Altro elemento importante, potremmo definirlo la costante della storia, è l’avidità e la leggerezza morale della gente. Tale caratteristica, e questo a mio avviso è stato importantissimo, non si è trovata o meglio raccontata solo nelle persone evidentemente deviate e moralmente discutibili, ma in quasi tutte. Tale allargamento è servito quasi di monito generale, dicendo che la discriminazione e/o i brutti pensieri a volte sono figli degli eventi e questo a prescindere dalle inclinazioni che si crede di avere e che si hanno sempre avute.
Non si può non sottolineare la splendida prova dei due attori protagonisti: Pekka Strang e Jari Virman, per motivi diversi, assecondando le loro caratteristiche, sono sempre convincenti e fanno arrivare con totalità le sfaccettature dell’anima dei loro personaggi. Come già detto nella recensione di Fremont, in progetti del genere la parte attoriale è fondamentale, nel senso che molto spesso serve qualcosa di fuori dal comune o comunque mentalmente stuzzicante per rimanere nella memoria. E loro ci sono riusciti pienamente.
Death is a problem for the living (titolo originale l’impronunciabile Peluri – Kuolema on elävien ongelma), tirando le somme di quanto detto, è sicuramente uno dei film più interessanti tra quelli presentati (e non solo nella categoria Progressive Cinema dove erano in gara) alla 18 edizione della Festa del cinema di Roma.
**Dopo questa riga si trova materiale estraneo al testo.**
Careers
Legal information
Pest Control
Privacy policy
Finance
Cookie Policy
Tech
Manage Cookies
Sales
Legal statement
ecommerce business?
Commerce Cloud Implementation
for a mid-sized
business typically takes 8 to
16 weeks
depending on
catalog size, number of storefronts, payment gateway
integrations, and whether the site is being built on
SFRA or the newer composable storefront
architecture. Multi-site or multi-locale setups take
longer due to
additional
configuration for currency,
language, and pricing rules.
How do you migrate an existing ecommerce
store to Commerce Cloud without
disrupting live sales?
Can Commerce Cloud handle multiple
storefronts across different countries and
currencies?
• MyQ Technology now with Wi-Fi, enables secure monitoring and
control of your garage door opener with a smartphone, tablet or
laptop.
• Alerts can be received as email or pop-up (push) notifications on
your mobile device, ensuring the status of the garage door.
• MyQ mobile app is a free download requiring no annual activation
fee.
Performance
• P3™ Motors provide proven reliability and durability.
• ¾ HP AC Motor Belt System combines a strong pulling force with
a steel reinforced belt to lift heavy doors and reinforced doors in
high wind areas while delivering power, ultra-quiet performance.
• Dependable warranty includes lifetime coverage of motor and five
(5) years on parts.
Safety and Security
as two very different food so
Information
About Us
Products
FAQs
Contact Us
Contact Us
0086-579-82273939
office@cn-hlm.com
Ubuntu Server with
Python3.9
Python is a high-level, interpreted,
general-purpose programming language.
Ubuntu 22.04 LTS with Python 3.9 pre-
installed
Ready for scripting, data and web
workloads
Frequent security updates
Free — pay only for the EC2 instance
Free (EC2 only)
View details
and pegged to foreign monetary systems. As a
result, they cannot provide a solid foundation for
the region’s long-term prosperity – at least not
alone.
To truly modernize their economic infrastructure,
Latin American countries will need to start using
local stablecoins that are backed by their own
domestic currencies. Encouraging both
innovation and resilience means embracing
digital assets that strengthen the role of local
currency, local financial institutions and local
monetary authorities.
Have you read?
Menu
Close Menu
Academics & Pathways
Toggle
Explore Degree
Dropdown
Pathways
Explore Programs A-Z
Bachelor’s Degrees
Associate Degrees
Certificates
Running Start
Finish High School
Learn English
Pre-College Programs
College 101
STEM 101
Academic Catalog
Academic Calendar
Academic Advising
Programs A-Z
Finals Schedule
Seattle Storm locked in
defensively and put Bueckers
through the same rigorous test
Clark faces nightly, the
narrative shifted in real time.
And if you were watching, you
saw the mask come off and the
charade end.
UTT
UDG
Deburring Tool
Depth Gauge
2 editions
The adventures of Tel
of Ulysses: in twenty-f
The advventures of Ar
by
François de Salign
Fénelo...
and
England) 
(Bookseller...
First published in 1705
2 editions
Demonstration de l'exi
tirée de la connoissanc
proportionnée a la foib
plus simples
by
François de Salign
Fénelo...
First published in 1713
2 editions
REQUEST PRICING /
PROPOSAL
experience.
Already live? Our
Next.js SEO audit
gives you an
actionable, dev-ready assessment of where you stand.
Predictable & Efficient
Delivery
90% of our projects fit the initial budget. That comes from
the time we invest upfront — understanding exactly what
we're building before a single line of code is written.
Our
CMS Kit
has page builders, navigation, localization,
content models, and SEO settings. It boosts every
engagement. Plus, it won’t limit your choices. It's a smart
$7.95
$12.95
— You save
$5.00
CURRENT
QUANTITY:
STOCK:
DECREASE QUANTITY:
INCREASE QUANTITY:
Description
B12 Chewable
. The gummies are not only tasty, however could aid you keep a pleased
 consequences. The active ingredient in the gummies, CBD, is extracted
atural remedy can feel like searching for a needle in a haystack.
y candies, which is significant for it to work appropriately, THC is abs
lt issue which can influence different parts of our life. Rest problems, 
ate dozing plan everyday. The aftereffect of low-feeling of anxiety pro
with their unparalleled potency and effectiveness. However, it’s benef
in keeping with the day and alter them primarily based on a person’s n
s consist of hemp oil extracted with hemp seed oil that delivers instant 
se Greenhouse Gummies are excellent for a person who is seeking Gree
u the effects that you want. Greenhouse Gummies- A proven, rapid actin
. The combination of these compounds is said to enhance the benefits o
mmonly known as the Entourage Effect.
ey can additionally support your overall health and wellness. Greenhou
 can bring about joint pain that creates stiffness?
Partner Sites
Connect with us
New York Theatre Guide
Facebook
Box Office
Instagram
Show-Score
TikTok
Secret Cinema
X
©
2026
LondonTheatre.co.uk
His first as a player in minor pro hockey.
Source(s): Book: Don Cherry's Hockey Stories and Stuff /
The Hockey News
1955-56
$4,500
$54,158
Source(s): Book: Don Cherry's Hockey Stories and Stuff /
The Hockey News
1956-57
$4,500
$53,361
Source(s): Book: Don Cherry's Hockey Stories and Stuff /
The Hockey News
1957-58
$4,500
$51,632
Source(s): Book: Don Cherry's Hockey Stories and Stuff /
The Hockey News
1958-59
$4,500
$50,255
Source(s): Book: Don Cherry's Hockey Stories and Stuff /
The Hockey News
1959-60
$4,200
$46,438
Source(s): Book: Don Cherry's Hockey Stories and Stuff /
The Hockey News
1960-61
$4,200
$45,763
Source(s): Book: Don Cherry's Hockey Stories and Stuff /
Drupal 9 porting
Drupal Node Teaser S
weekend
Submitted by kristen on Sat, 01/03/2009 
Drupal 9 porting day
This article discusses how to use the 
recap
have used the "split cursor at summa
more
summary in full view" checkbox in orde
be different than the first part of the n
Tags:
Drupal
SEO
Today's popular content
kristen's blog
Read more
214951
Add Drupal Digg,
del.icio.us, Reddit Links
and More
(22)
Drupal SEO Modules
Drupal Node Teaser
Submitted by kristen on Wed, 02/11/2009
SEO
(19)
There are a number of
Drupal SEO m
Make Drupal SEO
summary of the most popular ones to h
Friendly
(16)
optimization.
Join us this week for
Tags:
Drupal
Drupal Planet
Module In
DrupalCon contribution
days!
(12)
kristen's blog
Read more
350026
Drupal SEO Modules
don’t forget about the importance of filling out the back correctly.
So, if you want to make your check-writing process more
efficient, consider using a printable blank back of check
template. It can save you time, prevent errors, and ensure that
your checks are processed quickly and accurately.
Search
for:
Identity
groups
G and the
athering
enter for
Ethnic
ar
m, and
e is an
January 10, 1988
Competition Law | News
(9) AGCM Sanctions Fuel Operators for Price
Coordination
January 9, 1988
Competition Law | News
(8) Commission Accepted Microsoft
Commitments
Il regista e sceneggiatore Teemu Nikki ha affrontato un tema moralmente confinante con una capacità assoluta, riuscendo a rimanere equidistante tra il concetto generale e la storia specifica. In pratica, non ha emesso nessun giudizio e nessuna astratta morale di vita permettendo cosi a ogni spettatore di trovare la sua. E se ci pensiamo bene questa è una cosa difficilissima da fare e che metaforicamente potremmo descrivere come il dare un libro pesantissimo e pieno di incognite a ognuno lasciando all’interno gli spazi perfetti per scegliere colori e, soprattutto, tipo di conclusione.